[Records from a dataset]
'''

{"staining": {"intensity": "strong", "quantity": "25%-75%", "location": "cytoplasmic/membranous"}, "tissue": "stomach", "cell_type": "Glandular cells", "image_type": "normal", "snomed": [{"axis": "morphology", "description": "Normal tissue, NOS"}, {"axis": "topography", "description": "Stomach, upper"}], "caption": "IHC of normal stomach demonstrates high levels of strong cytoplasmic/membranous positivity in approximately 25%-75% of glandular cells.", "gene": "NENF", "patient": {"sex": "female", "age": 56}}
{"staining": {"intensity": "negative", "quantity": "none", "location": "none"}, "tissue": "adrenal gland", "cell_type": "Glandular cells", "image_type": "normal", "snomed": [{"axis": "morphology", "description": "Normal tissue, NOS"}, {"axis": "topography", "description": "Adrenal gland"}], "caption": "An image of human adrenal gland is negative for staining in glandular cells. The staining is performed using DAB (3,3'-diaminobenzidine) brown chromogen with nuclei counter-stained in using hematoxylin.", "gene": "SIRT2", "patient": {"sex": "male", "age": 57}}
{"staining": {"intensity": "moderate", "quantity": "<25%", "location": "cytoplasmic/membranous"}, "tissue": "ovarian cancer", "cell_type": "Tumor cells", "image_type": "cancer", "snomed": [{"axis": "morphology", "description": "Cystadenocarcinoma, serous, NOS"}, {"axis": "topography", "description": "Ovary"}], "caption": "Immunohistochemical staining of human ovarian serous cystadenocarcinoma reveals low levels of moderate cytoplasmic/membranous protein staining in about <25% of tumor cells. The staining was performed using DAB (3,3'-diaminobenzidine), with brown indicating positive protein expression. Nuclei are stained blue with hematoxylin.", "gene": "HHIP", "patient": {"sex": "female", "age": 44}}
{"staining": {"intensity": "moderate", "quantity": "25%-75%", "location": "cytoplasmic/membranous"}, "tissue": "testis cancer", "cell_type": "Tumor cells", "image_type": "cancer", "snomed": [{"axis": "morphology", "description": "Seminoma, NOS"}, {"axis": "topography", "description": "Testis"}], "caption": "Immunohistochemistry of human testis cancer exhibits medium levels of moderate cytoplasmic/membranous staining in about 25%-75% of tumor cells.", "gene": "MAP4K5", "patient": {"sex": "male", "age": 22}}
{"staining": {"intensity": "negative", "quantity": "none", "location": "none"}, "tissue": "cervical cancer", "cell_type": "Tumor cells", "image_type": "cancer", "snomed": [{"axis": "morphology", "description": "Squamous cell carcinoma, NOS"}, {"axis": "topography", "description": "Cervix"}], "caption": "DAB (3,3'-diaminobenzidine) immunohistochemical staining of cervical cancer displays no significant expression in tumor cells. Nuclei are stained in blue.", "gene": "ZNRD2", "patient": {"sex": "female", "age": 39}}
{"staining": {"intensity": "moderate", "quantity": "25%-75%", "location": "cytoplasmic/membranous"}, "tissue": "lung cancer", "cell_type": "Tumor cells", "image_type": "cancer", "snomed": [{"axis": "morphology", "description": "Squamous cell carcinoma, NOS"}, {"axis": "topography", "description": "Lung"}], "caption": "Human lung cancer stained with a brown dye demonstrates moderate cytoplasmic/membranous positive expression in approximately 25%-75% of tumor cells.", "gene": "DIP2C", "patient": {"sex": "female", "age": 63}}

'''

WORK REQUEST: Up to and including the line with "image of human", repeat the entries exactly, beginning at their first line.

WRITTEN ANSWER:
{"staining": {"intensity": "strong", "quantity": "25%-75%", "location": "cytoplasmic/membranous"}, "tissue": "stomach", "cell_type": "Glandular cells", "image_type": "normal", "snomed": [{"axis": "morphology", "description": "Normal tissue, NOS"}, {"axis": "topography", "description": "Stomach, upper"}], "caption": "IHC of normal stomach demonstrates high levels of strong cytoplasmic/membranous positivity in approximately 25%-75% of glandular cells.", "gene": "NENF", "patient": {"sex": "female", "age": 56}}
{"staining": {"intensity": "negative", "quantity": "none", "location": "none"}, "tissue": "adrenal gland", "cell_type": "Glandular cells", "image_type": "normal", "snomed": [{"axis": "morphology", "description": "Normal tissue, NOS"}, {"axis": "topography", "description": "Adrenal gland"}], "caption": "An image of human adrenal gland is negative for staining in glandular cells. The staining is performed using DAB (3,3'-diaminobenzidine) brown chromogen with nuclei counter-stained in using hematoxylin.", "gene": "SIRT2", "patient": {"sex": "male", "age": 57}}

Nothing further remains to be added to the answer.